There was also the snow storms of '99 that trapped me and a couple guests in my house for 3 days. Luckily I still liked them at the end of the experience.

I felt the earthquake in eastern Ontario last year as well and posted about it here. It was so mild we weren’t even sure that it was an earthquake.

And way, way too much of this.

Another one for the Northridge Quake, here. I was living just north of downtown LA at the time. Our building only sustained superficial damage with cracks, but that is by far the scariest thing I’ve ever experienced. One of the few times in my life that I was convinced I was going to die.

I will say, however, that a year or so ago, there was a much smaller earthquake (maybe a 5.0?) that struck while I was at work…on the 40th floor of my building in downtown. Feeling a high-rise sway like that is a different kind of scary.

Oh! I totally forgot! I was there for the Great Storm of 1987. A tree got knocked through our front garden wall, smashing a window, and my school was closed for a week due to a gas main being damaged. That’s a proper natural disaster:

I was here for the F4 in Macomb in 1964 and the 1953 F5 in Flint Michigan.
In 2008 a tornado came through here within 100 yards of me. There were no injuries.
I had the windows opened. I thought everything was going to exit from the windows and then it moved on. As I said, I was 100 yards from the center-line. After it passed, the sirens started blaring.

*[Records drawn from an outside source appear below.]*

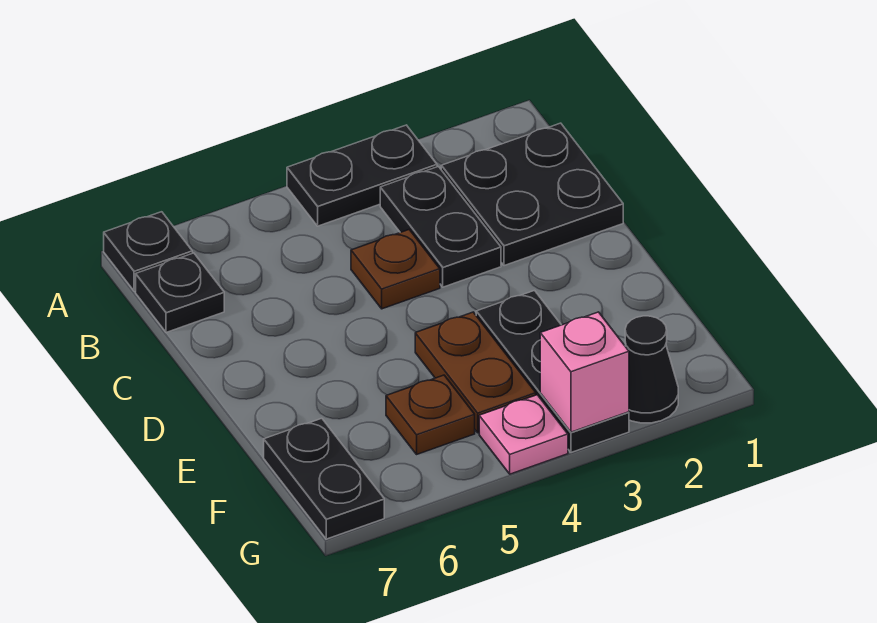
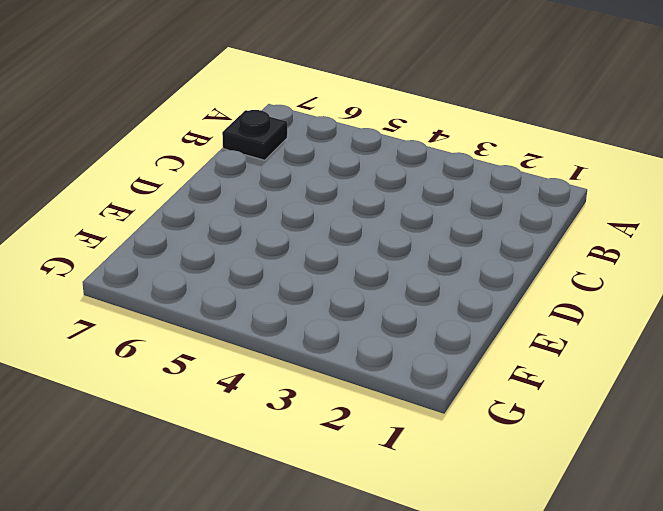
none -> black 1x2 plate [287,125,437,226]
none -> black 1x1 plate [104,212,192,291]
none -> black 2x2 plate [441,123,623,266]

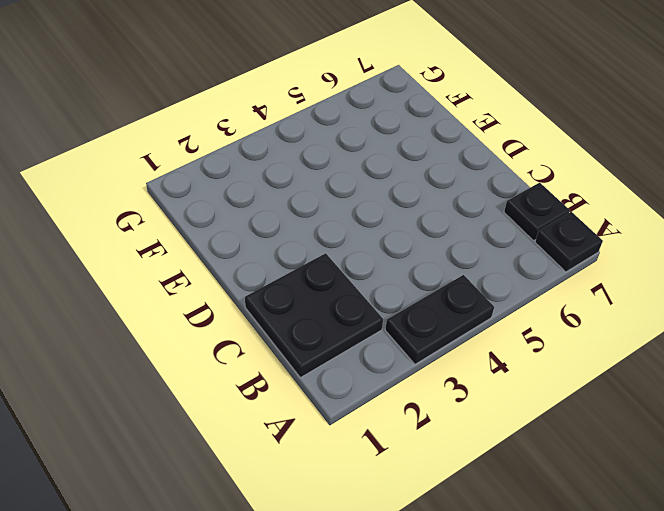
none -> black 1x2 plate [380,167,501,287]
none -> brown 1x1 plate [351,230,440,309]
none -> black 1x3 plate [476,291,629,453]

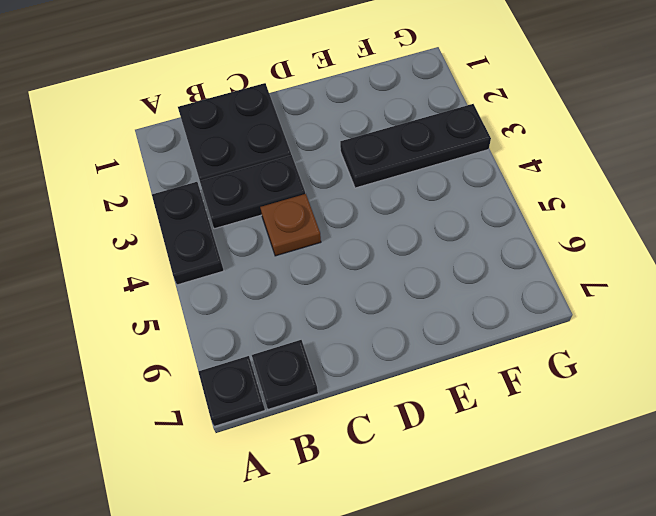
none -> brown 1x2 plate [415,312,536,433]
none -> brown 1x1 plate [386,375,475,454]
none -> black 1x2 plate [264,418,384,539]

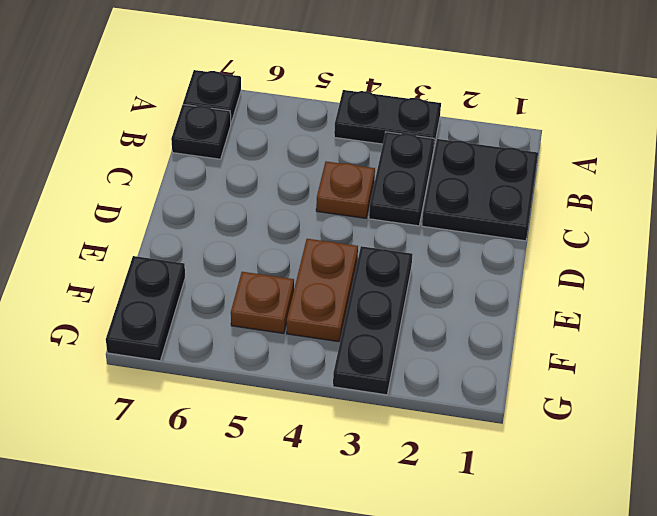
none -> black 1x1 cone [625,316,678,423]
none -> pink 1x1 plate [479,395,568,474]
none -> pink 1x1 brick [540,312,629,432]

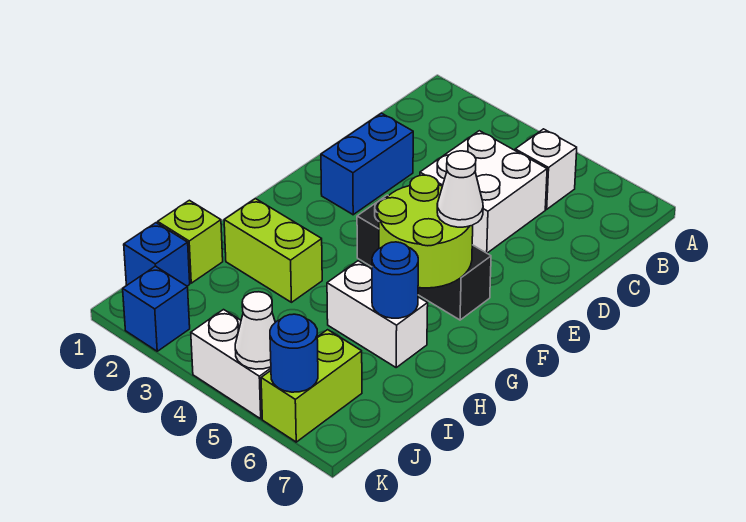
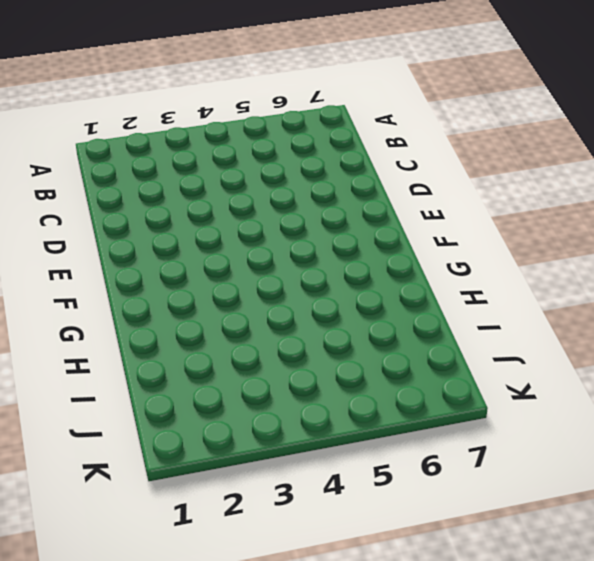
none -> white 1x1 brick [515,129,577,209]
none -> white 2x2 brick [420,131,547,253]
none -> blue 1x2 brick [321,113,413,215]

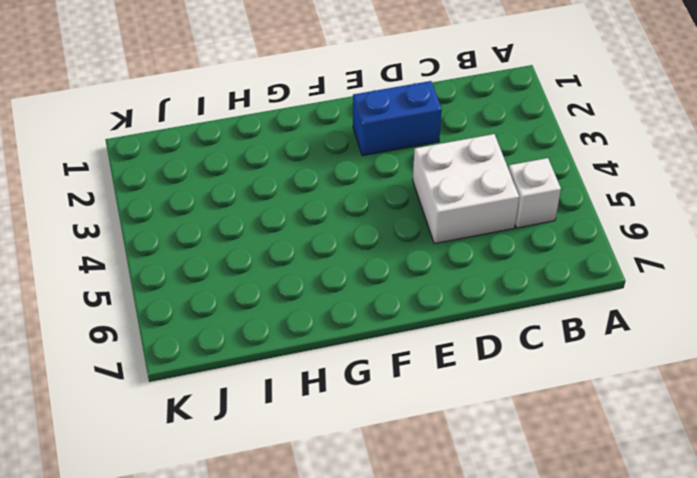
none -> black 1x3 brick [357,195,491,320]
none -> lime 1x2 brick [224,199,322,302]
none -> white 1x2 brick [327,261,428,367]

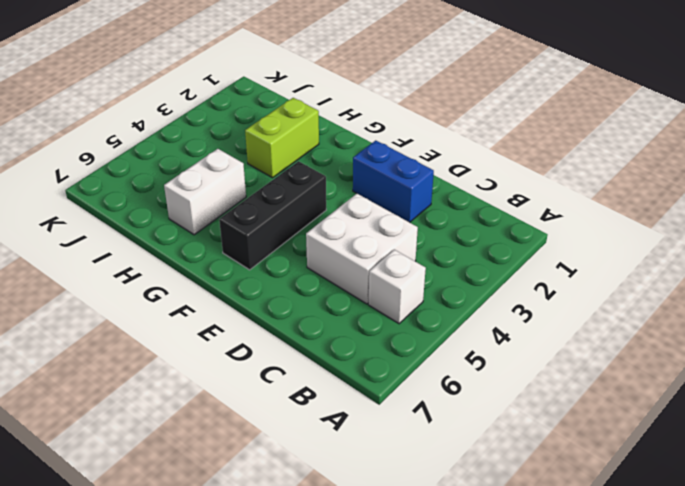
none -> lime 1x1 brick [158,200,223,283]
none -> blue 1x1 brick [124,223,190,286]
none -> lime 1x2 brick [261,330,362,442]

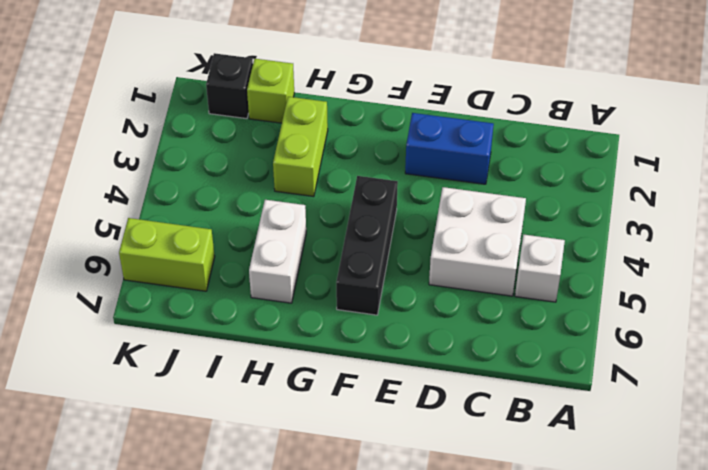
black 1x1 brick [206,53,253,119] -> blue 1x1 brick [124,223,190,286]
none -> blue 1x1 brick [123,266,190,351]
none -> white 1x2 brick [191,310,271,419]
none -> lime 2x2 round brick [378,175,473,288]

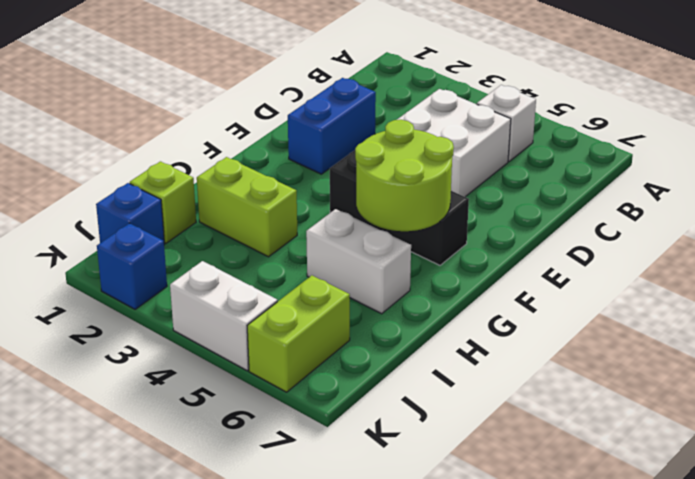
none -> blue 1x1 round brick [372,242,418,318]
none -> white 1x1 cone [235,292,275,369]
none -> blue 1x1 round brick [270,314,318,392]

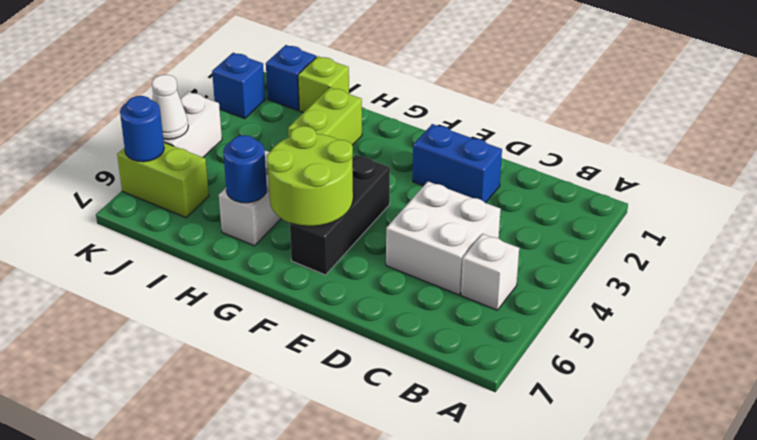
none -> white 1x1 cone [437,151,483,227]

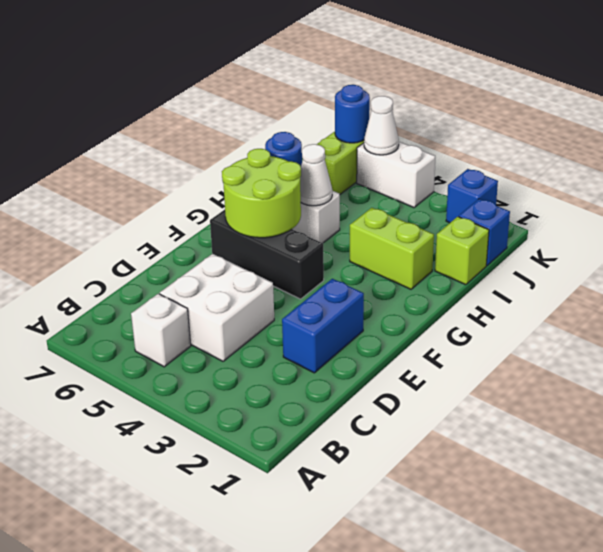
white 1x1 cone [300,144,332,206] -> white 1x1 cone moved to [437,151,483,227]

The tail end of some Pacific typhoon that we in Portland called the Columbus Day Storm in 1962 (I won’t mention the exact date ;));

Some other typhoon that hit Tokyo in fall of 1979. Stopped the trains for several hours, getting home that afternoon was sort of a nightsmare.

Loma Prieta (SF Bay area) earthquake, 1989.

Nothing since then, though. Still waiting for The Big One.
Roddy

Earthquakes.

7.1 in Sept
6.3 in Feb
5.7 and a 6.3 on Monday (still cleaning up).

Oh and a 5.0 aftershock at 6.30 this morning just to start the day off.

Rather over the whole earthquake thing at this point.

Also the Northridge quake. But I wasn’t close to the epicenter and our house didn’t sustain any damage. I woke up, but I went back to bed cause it was too early.

The town I lived in when I was a kid got hit pretty hard by the ash spewed out by Mt. St. Helens. I was only five (nearly six) but I have very clear memories of the sky turning dark at lunchtime, and then “snowfall” which was actually the ash falling. It built up at least half a foot to a foot all over town and made everything look like a creepy moonscape. I remember my Mom carrying me out to the car with a wet bandana over my nose and mouth to keep me from breathing in the ash.